Your goal -> Reproduce only this range: the line holding "22 февраля, 2017" through the last line of the data below, both included, exactly, with no pictures.

Data to process ->
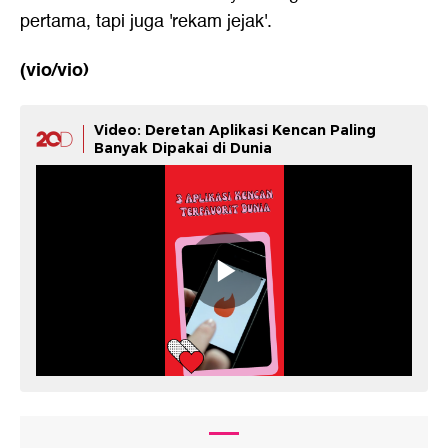
pertama, tapi juga 'rekam jejak'.
(vio/vio)
Video: Deretan Aplikasi Kencan Paling
Banyak Dipakai di Dunia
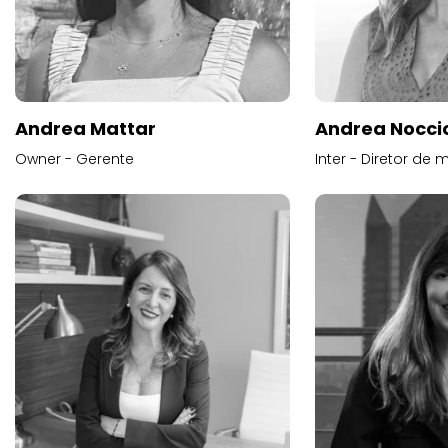
Andrea Mattar
Andrea Noccio
Owner - Gerente
Inter - Diretor de 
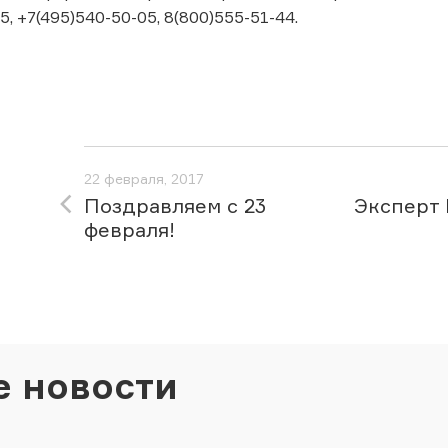
5, +7(495)540-50-05, 8(800)555-51-44.
22 февраля, 2017
Поздравляем с 23
Эксперт 
февраля!
е новости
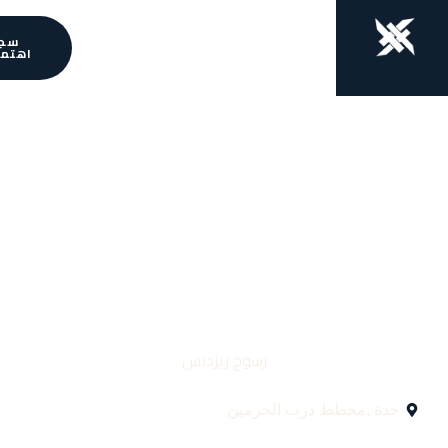
سجل
اهتمامك
رسوخ ريزدنس
 ,مخطط درب الحرمين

Solution ->
22 февраля, 2017
Поздравляем с 23
Эксперт 
февраля!
е новости
سجل
اهتمامك
رسوخ ريزدنس
 ,مخطط درب الحرمين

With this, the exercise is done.